なぜなら、私は毎年長野県の霧ヶ峰までニッコウキスゲの植栽活動に赴いているからです。


ニッコウキスゲは、高山の草原に咲くユリ科の多年草です。
和名は「禅庭花(ゼンテイカ)」といい、栃木県の日光地方に多く自生しているため、「ニッコウキスゲ」と呼ばれるようになりました。

朝咲いて、夕方にはしぼんでしまう「一日花」で、花期は6月下旬~8月、夏の暑い時期に見頃を迎えます。群生して咲く花で、次々と別の株から花が咲いていきます。


霧ヶ峰はニッコウキスゲの群生地として知られ、昔は開花のシーズンを迎えると山一帯が山吹色に染まったといわれています。しかし、この花は鹿の大好物のため、食害が深刻化し、花が年々衰退していってしまいました。そのため、地元の小和田牧野農業協同組合(諏訪市)では、2007年から在来植物を再生する事業の一環として、植栽活動を始めたそうです。

当初は種を直に蒔いていたのですが、牧草地で根付きにくかったため、高山植物の権威である静岡大学の増澤武弘客員教授のアドバイスを受け、苗を育てて植える方法に切り替えました。

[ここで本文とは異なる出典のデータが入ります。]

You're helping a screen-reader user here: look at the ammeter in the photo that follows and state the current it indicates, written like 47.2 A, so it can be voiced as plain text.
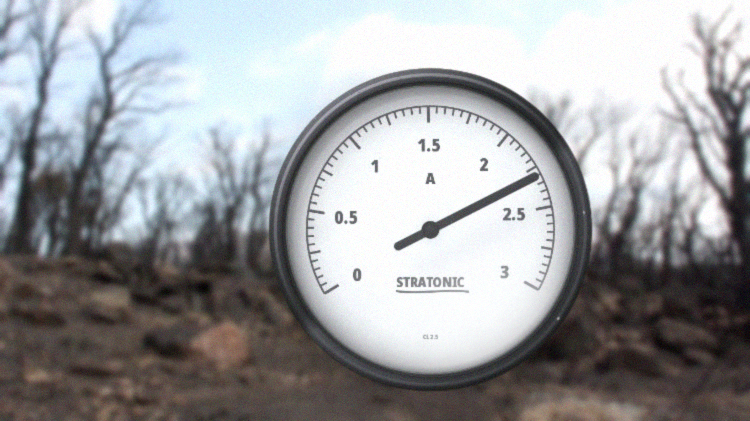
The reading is 2.3 A
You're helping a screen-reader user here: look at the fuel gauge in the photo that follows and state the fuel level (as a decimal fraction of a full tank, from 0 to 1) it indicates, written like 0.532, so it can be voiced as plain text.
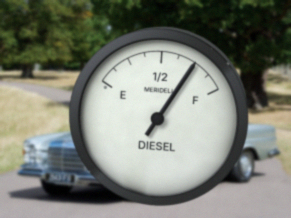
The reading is 0.75
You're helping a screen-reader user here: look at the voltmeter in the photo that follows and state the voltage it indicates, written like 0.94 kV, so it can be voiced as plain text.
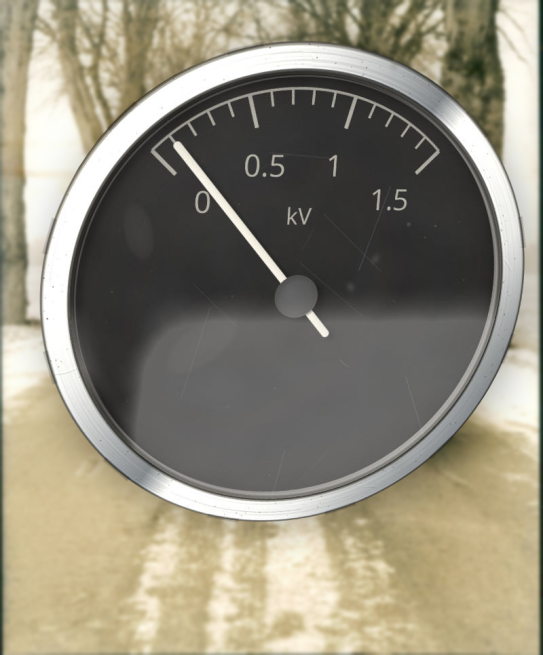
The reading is 0.1 kV
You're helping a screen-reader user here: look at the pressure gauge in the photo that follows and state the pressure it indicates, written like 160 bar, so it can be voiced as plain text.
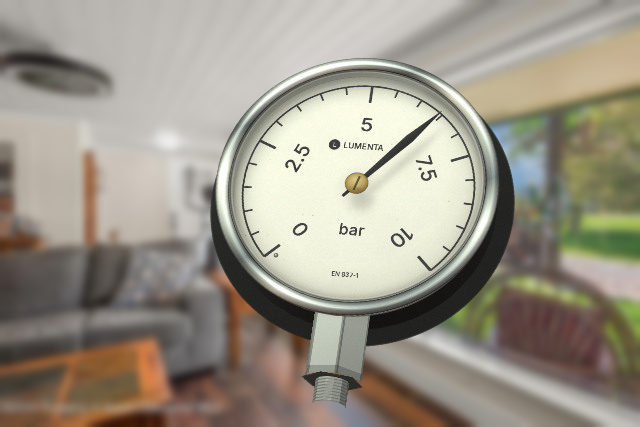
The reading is 6.5 bar
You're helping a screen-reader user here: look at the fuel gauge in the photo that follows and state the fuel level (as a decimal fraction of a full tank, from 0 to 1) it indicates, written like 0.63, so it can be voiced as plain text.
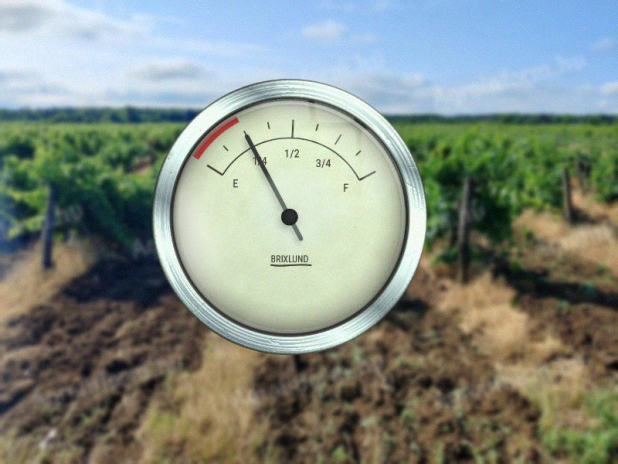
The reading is 0.25
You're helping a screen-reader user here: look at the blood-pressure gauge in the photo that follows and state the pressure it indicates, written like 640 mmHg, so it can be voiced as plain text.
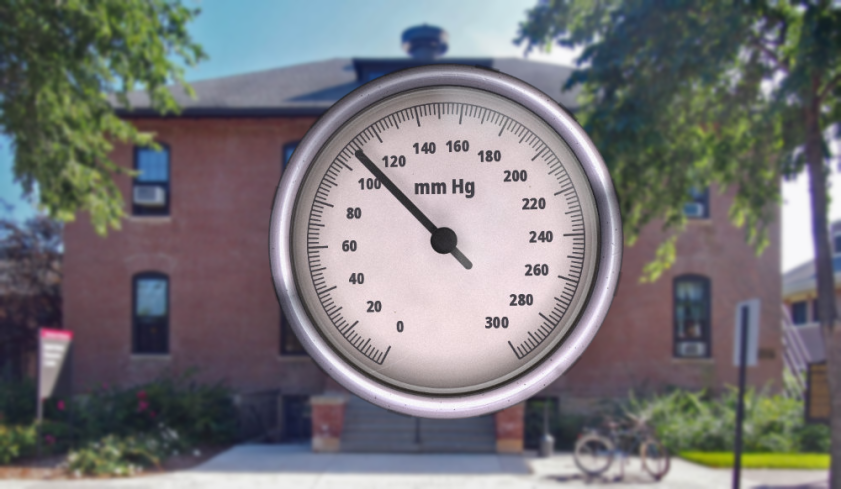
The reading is 108 mmHg
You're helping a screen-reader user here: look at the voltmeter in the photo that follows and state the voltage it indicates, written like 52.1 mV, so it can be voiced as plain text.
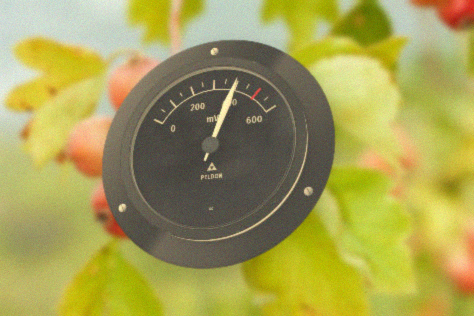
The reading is 400 mV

増澤武弘教授は長野県のご出身で、富士山の世界遺産の登録や、南アルプスのエコパーク開設にも尽力され、それ以外にも静岡大学の学生たちを主なメンバーとする「NPO静岡自然研究会」を主宰されています。私も縁あって増澤教授と知り合い、「NPO静岡自然研究会」が実施している植栽のお手伝いをさせていただくようになりました。


初めて参加したのは2015年。コロナ期には中断されましたが、毎年参加し続けて来ました。
今年は7月9日に植栽活動を実施。私は前の日から長野県に赴き、増澤教授のご実家に学生さんたちと宿泊させていただきました。

例年は学生さんが10人くらい参加しますが、今年はいつもより人数が少なく、学生さん2人と先生の助手の方と私と3人での参加となりました。


当日は、小和田牧野農業協同組合が音頭をとり、同市郊外の霧ケ峰蛙原にある所有地で植栽活動を実施。他の地域から取り寄せたニッコウキスゲの種を取って作った苗を、1本1本植えていきます。ひょろんとした苗ですが、これが鹿の大好物だそうです。

今年は全員で約20人が参加し、鹿よけの電気柵で覆われた花畑に100株ほどの苗を植え、高原のシンボル復活を願いました。


霧ヶ峰は、その名の通り霧が深い地域です。夜になると霧をかき分け、何十頭ものシカの群れが柵周辺に集まってくるそうです。鹿たちにとっては、それほどまでにニッコウキスゲが魅力的な存在なのでしょう。

2015年当初には、ほとんど咲いていなかったニッコウキスゲが、8年経った現在は、これだけ群生するようになりました。


静岡県民の私が、なぜ長野県まで来てこんなことをしているのかな・・・と、ときどき不思議に思うこともあるのですが(笑)、いつかこの辺り一面を山吹色にするのが私たちの目標です。